Your assignment: Give again the lines of the data from its first line through the line with "alternativa de esquerda". Change nothing.

Extracted page text data:

>>>

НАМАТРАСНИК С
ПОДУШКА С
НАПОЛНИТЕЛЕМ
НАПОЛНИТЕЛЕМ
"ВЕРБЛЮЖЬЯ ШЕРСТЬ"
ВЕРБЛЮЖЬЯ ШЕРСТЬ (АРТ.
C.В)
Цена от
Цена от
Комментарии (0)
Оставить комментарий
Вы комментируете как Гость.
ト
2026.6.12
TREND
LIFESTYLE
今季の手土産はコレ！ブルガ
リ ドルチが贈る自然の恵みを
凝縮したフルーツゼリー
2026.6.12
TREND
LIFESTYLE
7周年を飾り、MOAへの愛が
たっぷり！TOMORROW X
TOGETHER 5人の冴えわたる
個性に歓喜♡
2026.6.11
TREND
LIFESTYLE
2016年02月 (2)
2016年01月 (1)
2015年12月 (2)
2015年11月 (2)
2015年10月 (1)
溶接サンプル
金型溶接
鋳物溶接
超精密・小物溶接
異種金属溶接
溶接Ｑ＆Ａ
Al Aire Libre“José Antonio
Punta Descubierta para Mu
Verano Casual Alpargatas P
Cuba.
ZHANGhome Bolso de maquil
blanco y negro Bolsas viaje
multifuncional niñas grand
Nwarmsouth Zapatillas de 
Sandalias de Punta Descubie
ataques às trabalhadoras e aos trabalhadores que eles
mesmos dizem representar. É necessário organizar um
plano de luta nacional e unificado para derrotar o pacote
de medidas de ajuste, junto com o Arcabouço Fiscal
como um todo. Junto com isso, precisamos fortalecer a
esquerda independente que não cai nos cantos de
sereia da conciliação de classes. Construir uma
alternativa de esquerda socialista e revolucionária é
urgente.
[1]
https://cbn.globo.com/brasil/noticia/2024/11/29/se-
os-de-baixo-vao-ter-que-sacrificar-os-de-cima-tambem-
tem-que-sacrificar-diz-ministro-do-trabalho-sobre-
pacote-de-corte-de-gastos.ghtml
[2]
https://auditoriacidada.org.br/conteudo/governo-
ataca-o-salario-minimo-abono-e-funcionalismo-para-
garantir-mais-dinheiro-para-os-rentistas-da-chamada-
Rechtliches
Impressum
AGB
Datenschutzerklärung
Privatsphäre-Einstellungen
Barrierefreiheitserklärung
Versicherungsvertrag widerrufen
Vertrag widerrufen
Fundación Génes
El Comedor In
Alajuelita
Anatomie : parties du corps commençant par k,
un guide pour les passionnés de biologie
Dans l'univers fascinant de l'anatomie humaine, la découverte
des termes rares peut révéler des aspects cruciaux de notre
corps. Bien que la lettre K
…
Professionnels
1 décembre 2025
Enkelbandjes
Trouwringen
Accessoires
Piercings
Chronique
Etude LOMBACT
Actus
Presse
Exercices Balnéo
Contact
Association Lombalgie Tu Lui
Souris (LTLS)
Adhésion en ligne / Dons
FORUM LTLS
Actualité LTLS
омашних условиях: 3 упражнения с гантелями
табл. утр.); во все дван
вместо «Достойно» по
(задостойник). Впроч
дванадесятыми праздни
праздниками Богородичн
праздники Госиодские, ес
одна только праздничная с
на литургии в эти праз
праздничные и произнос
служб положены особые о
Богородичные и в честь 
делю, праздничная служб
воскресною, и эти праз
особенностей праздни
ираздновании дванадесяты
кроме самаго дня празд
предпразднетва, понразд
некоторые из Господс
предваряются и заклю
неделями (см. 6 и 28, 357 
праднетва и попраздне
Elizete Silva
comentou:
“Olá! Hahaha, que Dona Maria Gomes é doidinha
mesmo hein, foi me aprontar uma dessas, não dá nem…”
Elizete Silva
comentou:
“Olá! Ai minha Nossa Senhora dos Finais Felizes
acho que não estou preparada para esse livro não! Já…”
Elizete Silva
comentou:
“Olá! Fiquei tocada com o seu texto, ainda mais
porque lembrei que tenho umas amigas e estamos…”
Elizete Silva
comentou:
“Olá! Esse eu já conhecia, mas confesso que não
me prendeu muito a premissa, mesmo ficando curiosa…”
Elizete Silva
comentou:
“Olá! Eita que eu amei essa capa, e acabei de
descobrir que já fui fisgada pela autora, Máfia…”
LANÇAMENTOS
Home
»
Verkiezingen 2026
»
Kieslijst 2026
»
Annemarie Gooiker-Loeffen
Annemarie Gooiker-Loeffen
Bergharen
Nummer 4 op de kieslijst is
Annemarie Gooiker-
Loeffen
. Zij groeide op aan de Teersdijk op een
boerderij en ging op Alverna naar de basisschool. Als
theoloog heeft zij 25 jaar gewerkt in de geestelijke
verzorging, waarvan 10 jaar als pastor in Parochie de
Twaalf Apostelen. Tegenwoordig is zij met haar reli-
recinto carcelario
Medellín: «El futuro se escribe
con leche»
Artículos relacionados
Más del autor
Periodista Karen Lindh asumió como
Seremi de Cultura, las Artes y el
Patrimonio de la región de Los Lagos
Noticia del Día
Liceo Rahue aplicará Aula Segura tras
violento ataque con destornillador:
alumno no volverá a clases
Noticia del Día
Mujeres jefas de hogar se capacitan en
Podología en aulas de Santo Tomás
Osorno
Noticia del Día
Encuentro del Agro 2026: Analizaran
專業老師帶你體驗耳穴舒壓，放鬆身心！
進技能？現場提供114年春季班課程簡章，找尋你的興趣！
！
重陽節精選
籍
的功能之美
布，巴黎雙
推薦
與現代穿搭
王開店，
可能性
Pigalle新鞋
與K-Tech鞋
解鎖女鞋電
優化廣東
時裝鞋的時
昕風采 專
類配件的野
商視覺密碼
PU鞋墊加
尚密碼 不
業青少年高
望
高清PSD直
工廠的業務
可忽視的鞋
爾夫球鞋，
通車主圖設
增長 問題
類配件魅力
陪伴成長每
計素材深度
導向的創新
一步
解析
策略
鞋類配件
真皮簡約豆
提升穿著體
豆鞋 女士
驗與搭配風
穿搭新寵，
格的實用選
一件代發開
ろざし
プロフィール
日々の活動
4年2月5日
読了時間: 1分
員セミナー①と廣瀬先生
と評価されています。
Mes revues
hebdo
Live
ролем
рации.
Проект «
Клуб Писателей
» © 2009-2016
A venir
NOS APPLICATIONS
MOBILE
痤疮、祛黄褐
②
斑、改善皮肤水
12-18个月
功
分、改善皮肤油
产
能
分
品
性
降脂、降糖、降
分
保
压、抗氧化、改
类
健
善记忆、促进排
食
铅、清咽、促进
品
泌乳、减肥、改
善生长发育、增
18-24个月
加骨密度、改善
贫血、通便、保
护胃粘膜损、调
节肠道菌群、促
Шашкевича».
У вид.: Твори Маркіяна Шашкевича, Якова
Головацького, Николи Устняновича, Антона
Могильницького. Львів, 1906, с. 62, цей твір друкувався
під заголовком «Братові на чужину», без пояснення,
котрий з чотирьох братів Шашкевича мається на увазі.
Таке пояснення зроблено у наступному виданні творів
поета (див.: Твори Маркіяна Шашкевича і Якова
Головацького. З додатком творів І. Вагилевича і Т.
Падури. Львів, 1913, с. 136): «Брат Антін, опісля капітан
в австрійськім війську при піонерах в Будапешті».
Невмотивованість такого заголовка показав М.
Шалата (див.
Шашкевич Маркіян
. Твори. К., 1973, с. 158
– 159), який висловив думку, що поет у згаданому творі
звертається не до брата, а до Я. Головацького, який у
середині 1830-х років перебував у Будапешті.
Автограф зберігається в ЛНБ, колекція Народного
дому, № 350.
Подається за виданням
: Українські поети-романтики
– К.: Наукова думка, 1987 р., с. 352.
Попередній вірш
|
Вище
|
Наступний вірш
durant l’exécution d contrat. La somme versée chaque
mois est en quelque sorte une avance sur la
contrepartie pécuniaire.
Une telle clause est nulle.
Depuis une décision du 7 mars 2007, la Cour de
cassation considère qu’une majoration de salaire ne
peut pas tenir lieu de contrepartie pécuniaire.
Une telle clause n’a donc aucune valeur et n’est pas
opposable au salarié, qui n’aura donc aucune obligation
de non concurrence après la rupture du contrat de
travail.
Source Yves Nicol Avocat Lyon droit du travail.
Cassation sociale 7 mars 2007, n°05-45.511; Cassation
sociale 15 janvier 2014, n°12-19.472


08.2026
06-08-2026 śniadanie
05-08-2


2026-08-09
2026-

<<<

Solution:
НАМАТРАСНИК С
ПОДУШКА С
НАПОЛНИТЕЛЕМ
НАПОЛНИТЕЛЕМ
"ВЕРБЛЮЖЬЯ ШЕРСТЬ"
ВЕРБЛЮЖЬЯ ШЕРСТЬ (АРТ.
C.В)
Цена от
Цена от
Комментарии (0)
Оставить комментарий
Вы комментируете как Гость.
ト
2026.6.12
TREND
LIFESTYLE
今季の手土産はコレ！ブルガ
リ ドルチが贈る自然の恵みを
凝縮したフルーツゼリー
2026.6.12
TREND
LIFESTYLE
7周年を飾り、MOAへの愛が
たっぷり！TOMORROW X
TOGETHER 5人の冴えわたる
個性に歓喜♡
2026.6.11
TREND
LIFESTYLE
2016年02月 (2)
2016年01月 (1)
2015年12月 (2)
2015年11月 (2)
2015年10月 (1)
溶接サンプル
金型溶接
鋳物溶接
超精密・小物溶接
異種金属溶接
溶接Ｑ＆Ａ
Al Aire Libre“José Antonio
Punta Descubierta para Mu
Verano Casual Alpargatas P
Cuba.
ZHANGhome Bolso de maquil
blanco y negro Bolsas viaje
multifuncional niñas grand
Nwarmsouth Zapatillas de 
Sandalias de Punta Descubie
ataques às trabalhadoras e aos trabalhadores que eles
mesmos dizem representar. É necessário organizar um
plano de luta nacional e unificado para derrotar o pacote
de medidas de ajuste, junto com o Arcabouço Fiscal
como um todo. Junto com isso, precisamos fortalecer a
esquerda independente que não cai nos cantos de
sereia da conciliação de classes. Construir uma
alternativa de esquerda socialista e revolucionária é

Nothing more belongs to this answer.